■ SECCIÓN DEL DOCUMENTO:
--*--

En realidad, tampoco se esfumó. Con, digamos, 180.000 pesetas en
el bolsillo, cualquiera es recibido como el rey del mambo en casa del camello
habitual. Allí pasó sus últimas horas, en compañía
de quienes prefieren no hablar o se han esfumado para evitar preguntas
policiales (parece que intentaron reanimarle antes de abandonarle en la
calle). Cuentan que los allegados le habían estado buscando, que
incluso intentaron penetrar en el piso maldito, pero no pudieron franquear
la puerta; tal vez Enrique escuchó la bronca, tal vez no quiso o
no pudo hablar con sus seres queridos.
Al día siguiente, doloridos músicos de su generación
recordaban a Enrique en voz baja. En los primeros tiempos de lo que luego
se llamaría la movida, el pérfido clan de Los Pegamoides
tenía una división del movimiento para uso interno: "Estamos
los que nos teñimos el pelo y los que nunca lo harían". Implícitamente,
la clasificación sugería que los teñidos eran más
audaces y cosmopolitas, más predispuestos a experimentar en sexo
y drogas. "Pero eso nunca estuvo muy claro: ya en 1981, muchos de los grupos
de pop, los que iban de niños buenos con corbata delgada, ya andaban
metidos de cabeza en la heroína". A continuación, el juego
macabro de contabilizar los caídos de ambos campos. Y una conclusión
desoladora: las muertes por sida o por sobredosis han sido tan frecuentes
entre los popies como entre los ultramodernos.
Una tragedia unía brevemente a los supervivientes de la movida,
aunque fuera únicamente en clave de pasmo y pesadumbre. Hace veinte
años, otra muerte relacionada con Los Secretos había sido
la justificación para la primera presentación colectiva de
lo que se empezaba a llamar nueva ola madrileña. En las primeras
horas de 1980, José Enrique Cano, Canito, baterista del grupo
Tos, fallecía en accidente de circulación. Unas semanas después,
el auditorio de la Escuela de Caminos acogía un Homenaje a Canito
donde coincidían Nacha Pop con Alaska y Los Pegamoides, Paraíso
con Tos, rebautizados como Los Secretos. Las cámaras de Pop-grama,
de TVE-2, captaron el acto y retransmitieron al país la buena nueva
de que en la capital del reino habían surgido unos conjuntos que,
para qué negarlo, tocaban mal pero tenían canciones arrebatadas
y una imagen que anunciaba una estética naciente, que buscaba cancelar
la grisura del franquismo y la transición. Aunque la primera reacción
fue el rechazo, la bola empezó a rodar: un año después,
un cartel similar abarrotaba el campo de deportes de la Escuela de Arquitectura.

--*--

■ DATOS MOSTRADOS:

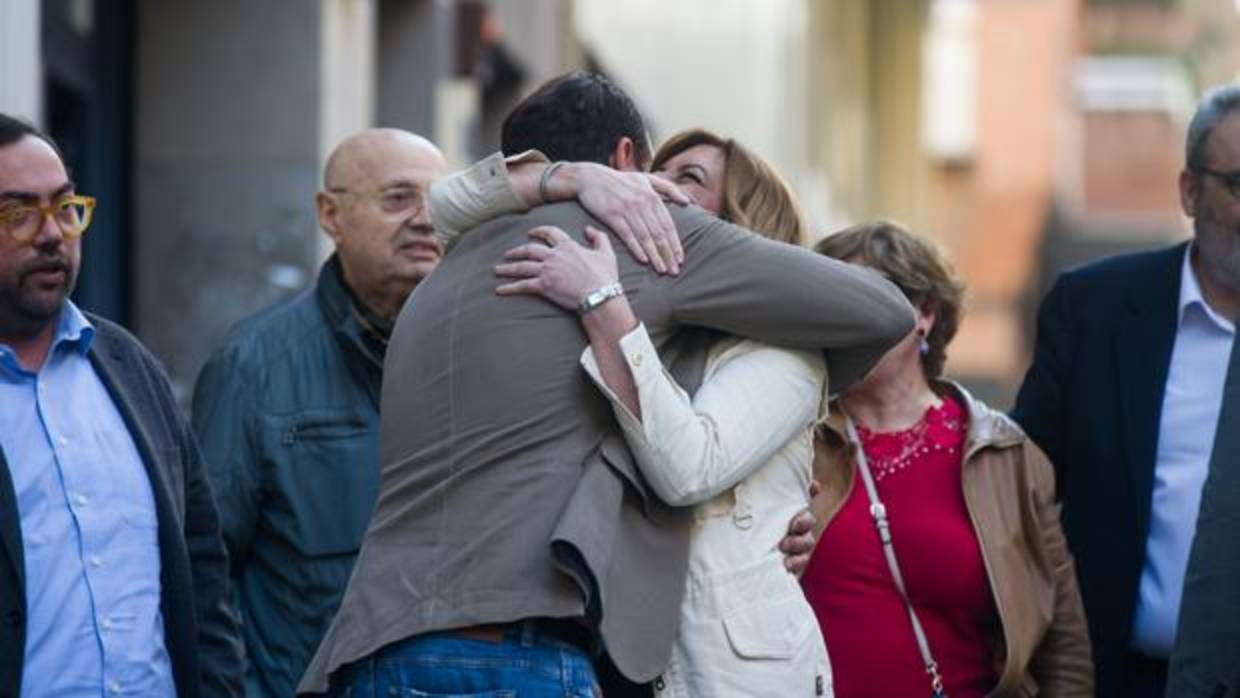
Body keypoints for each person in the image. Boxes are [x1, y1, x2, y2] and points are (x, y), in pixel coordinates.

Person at [299, 71, 914, 696]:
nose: (666, 194)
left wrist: (777, 490)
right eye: (659, 175)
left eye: (688, 182)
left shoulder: (441, 276)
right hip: (516, 651)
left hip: (374, 649)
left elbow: (448, 203)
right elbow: (885, 313)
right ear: (626, 161)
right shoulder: (644, 248)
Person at [463, 127, 834, 696]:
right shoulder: (646, 337)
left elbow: (688, 469)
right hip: (604, 656)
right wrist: (575, 176)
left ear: (741, 226)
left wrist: (601, 303)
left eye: (689, 179)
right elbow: (443, 210)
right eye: (656, 171)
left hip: (731, 673)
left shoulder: (784, 354)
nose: (654, 187)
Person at [190, 129, 447, 698]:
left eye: (441, 200)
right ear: (330, 214)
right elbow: (203, 569)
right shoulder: (252, 367)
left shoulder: (477, 355)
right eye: (399, 198)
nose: (428, 220)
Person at [0, 115, 243, 696]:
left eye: (65, 207)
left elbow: (203, 567)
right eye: (18, 214)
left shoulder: (126, 366)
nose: (53, 233)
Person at [1012, 82, 1240, 697]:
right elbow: (1012, 488)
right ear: (1190, 190)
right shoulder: (1092, 314)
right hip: (1115, 678)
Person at [806, 221, 1093, 697]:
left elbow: (1062, 650)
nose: (844, 323)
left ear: (925, 313)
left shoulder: (1005, 455)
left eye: (862, 299)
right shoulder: (796, 442)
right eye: (830, 306)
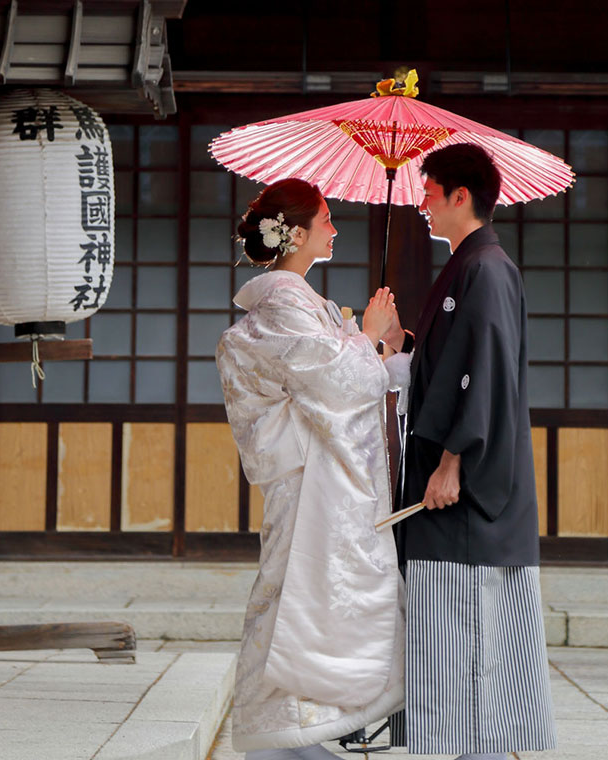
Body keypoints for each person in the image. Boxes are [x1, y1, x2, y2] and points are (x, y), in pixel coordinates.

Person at [216, 178, 411, 759]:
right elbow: (338, 382)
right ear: (295, 233)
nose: (334, 228)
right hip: (308, 486)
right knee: (297, 601)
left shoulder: (305, 305)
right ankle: (282, 735)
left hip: (321, 482)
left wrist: (382, 345)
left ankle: (312, 728)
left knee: (325, 601)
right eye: (326, 219)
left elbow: (345, 377)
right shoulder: (281, 306)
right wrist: (368, 338)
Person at [382, 143, 558, 760]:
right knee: (442, 640)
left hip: (466, 494)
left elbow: (481, 373)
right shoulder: (463, 267)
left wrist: (453, 460)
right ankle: (448, 750)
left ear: (462, 197)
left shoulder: (486, 268)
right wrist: (397, 347)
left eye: (428, 192)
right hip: (446, 489)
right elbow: (447, 369)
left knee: (468, 639)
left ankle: (469, 753)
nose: (421, 204)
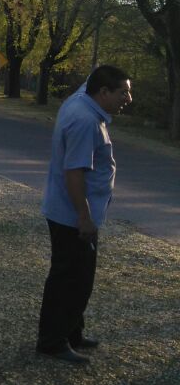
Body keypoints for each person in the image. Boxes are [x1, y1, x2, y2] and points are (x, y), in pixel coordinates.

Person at [36, 64, 132, 364]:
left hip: (74, 212)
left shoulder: (83, 99)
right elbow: (74, 172)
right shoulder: (85, 121)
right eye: (122, 93)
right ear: (103, 92)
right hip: (72, 215)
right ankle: (53, 342)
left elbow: (89, 79)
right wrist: (84, 218)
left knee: (80, 278)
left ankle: (72, 332)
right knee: (69, 279)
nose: (127, 99)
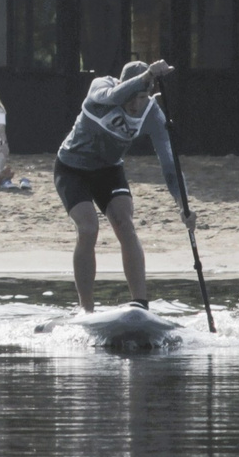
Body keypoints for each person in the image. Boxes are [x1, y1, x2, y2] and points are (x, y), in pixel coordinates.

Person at [53, 59, 179, 312]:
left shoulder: (152, 112)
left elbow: (169, 163)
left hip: (109, 170)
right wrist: (145, 77)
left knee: (125, 223)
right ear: (123, 85)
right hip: (71, 169)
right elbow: (113, 96)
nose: (135, 105)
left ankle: (140, 304)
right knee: (88, 228)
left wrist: (183, 206)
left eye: (142, 97)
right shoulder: (101, 88)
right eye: (131, 97)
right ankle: (86, 309)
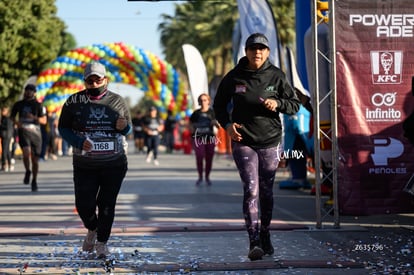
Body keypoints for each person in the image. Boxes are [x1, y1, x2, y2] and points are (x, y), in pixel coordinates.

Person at [213, 33, 300, 261]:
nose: (257, 53)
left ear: (268, 52)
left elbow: (294, 105)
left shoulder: (276, 75)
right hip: (243, 140)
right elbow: (218, 105)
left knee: (267, 192)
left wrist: (278, 103)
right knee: (251, 189)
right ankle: (253, 242)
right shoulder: (234, 76)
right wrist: (228, 125)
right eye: (253, 49)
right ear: (247, 51)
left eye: (261, 49)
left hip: (270, 140)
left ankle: (265, 233)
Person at [58, 61, 132, 259]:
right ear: (85, 82)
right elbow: (62, 128)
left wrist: (123, 126)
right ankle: (92, 228)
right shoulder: (73, 102)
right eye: (90, 81)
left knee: (107, 204)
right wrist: (78, 141)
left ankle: (102, 242)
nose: (94, 84)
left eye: (97, 80)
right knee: (84, 205)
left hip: (114, 163)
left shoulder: (118, 101)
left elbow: (128, 129)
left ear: (105, 80)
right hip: (85, 164)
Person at [11, 84, 47, 191]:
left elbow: (44, 121)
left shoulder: (39, 105)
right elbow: (12, 117)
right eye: (27, 90)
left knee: (35, 161)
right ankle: (27, 170)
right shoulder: (19, 104)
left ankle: (34, 180)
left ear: (34, 93)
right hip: (23, 131)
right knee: (26, 154)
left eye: (31, 90)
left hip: (36, 133)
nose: (28, 92)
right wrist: (18, 123)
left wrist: (34, 117)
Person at [189, 93, 219, 186]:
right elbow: (190, 124)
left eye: (205, 100)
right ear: (199, 102)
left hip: (209, 138)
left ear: (208, 101)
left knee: (209, 158)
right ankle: (200, 176)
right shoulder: (196, 113)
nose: (203, 102)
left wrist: (215, 123)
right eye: (201, 100)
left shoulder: (212, 113)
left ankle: (207, 177)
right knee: (199, 156)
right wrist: (192, 130)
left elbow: (219, 126)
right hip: (198, 138)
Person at [0, 107, 15, 172]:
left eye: (3, 111)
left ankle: (4, 165)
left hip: (6, 136)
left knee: (4, 150)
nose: (2, 112)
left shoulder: (6, 119)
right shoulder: (5, 118)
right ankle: (9, 164)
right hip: (7, 136)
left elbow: (8, 128)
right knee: (7, 150)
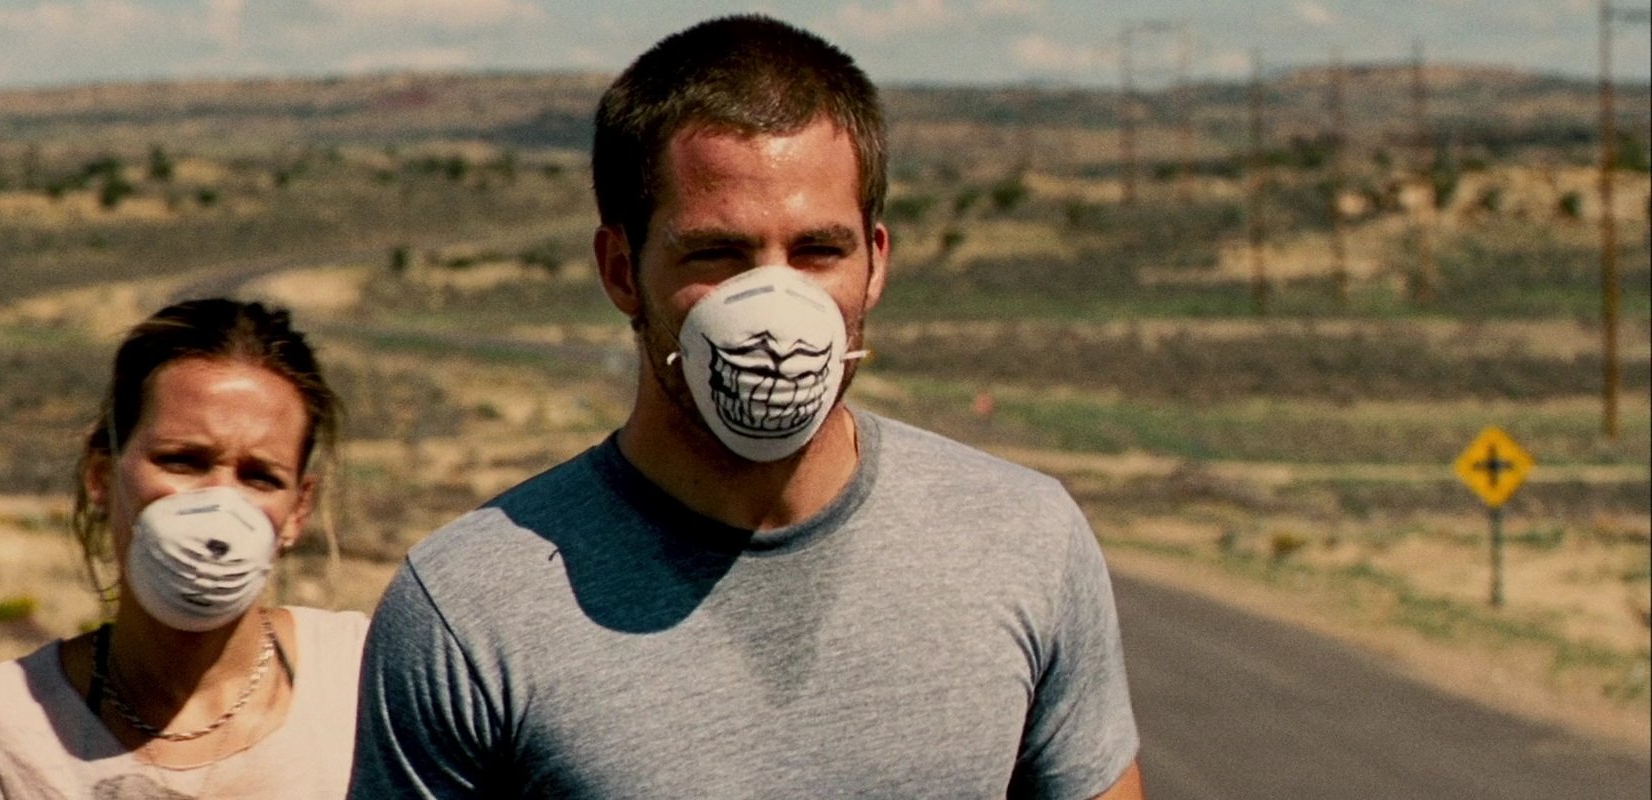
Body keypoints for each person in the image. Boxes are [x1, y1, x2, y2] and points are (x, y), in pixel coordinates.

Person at [349, 13, 1144, 800]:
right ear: (622, 269)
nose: (775, 314)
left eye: (818, 251)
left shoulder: (1026, 542)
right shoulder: (470, 611)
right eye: (718, 255)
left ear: (875, 264)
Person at [0, 298, 369, 798]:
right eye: (182, 461)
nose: (220, 505)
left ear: (298, 510)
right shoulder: (7, 729)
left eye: (260, 477)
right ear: (101, 475)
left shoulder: (369, 679)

--*--

■ EL ENUNCIADO:
Indica si cada afirmación concuerda con el texto sobre la movida y cita literalmente las palabras que lo deciden: (a) Canito era el baterista del grupo Tos; (b) el Homenaje a Canito tuvo lugar en la Escuela de Arquitectura; (c) las muertes por sida o sobredosis fueron más frecuentes entre los ultramodernos que entre los popies. Para resolverlo, apóyate únicamente en el texto sobre la movida.

■ TU RESPUESTA:
(a) Sí: «José Enrique Cano, Canito, baterista del grupo Tos».
(b) No: «el auditorio de la Escuela de Caminos acogía un Homenaje a Canito».
(c) No: «las muertes por sida o por sobredosis han sido tan frecuentes entre los popies como entre los ultramodernos».